Recorded data:
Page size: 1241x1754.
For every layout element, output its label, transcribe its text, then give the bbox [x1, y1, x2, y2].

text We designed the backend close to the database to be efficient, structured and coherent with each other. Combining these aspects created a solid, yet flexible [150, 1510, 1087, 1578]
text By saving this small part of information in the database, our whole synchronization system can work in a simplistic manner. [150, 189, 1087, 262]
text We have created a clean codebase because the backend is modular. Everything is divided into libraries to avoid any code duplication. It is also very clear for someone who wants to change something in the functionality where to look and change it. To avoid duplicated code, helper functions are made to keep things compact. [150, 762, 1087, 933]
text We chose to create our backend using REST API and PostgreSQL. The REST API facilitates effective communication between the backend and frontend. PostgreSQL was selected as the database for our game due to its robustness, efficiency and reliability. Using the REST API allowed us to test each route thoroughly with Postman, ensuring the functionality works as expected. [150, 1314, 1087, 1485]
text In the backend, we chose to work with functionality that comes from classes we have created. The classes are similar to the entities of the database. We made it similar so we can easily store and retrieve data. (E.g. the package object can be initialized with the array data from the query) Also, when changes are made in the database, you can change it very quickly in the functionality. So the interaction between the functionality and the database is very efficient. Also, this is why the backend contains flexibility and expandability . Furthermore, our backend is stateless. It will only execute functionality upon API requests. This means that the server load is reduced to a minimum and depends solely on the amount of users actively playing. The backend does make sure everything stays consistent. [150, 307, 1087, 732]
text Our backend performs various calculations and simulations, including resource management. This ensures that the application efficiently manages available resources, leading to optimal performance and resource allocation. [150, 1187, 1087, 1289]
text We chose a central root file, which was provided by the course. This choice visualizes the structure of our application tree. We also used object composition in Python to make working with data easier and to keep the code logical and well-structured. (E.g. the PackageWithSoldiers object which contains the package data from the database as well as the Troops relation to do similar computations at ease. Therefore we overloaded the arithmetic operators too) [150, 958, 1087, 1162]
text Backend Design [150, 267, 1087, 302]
---
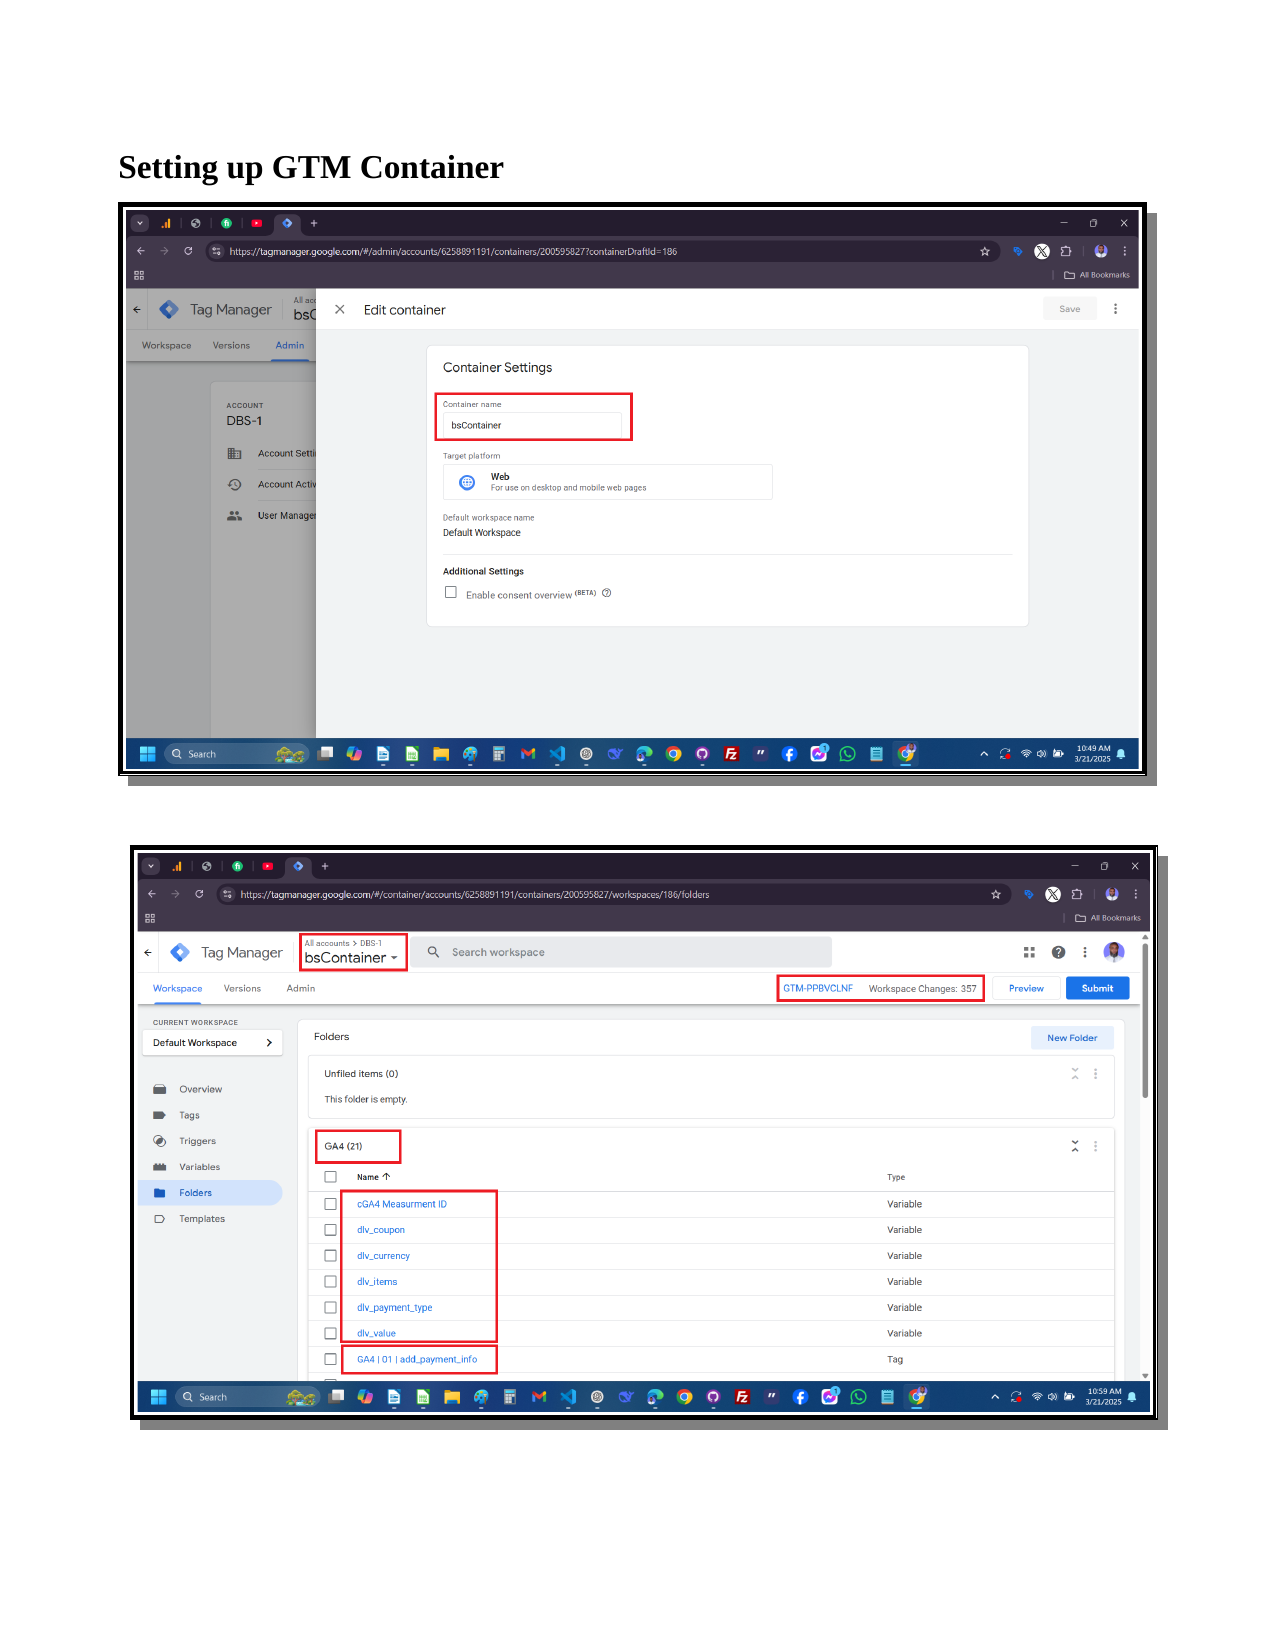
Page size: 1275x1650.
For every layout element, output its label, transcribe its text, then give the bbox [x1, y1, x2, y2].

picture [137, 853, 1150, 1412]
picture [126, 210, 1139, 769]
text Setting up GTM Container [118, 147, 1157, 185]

Description of the task: Rewrite only the part that opens with the line containing "Page size: 1275x1650." and closes with the line containing "text Setting up", putting "region" in place of "layout element" and leaving everything else as it is.

Expected answer:
Page size: 1275x1650.
For every region, output its label, transcribe its text, then give the bbox [x1, y1, x2, y2].

picture [137, 853, 1150, 1412]
picture [126, 210, 1139, 769]
text Setting up GTM Container [118, 147, 1157, 185]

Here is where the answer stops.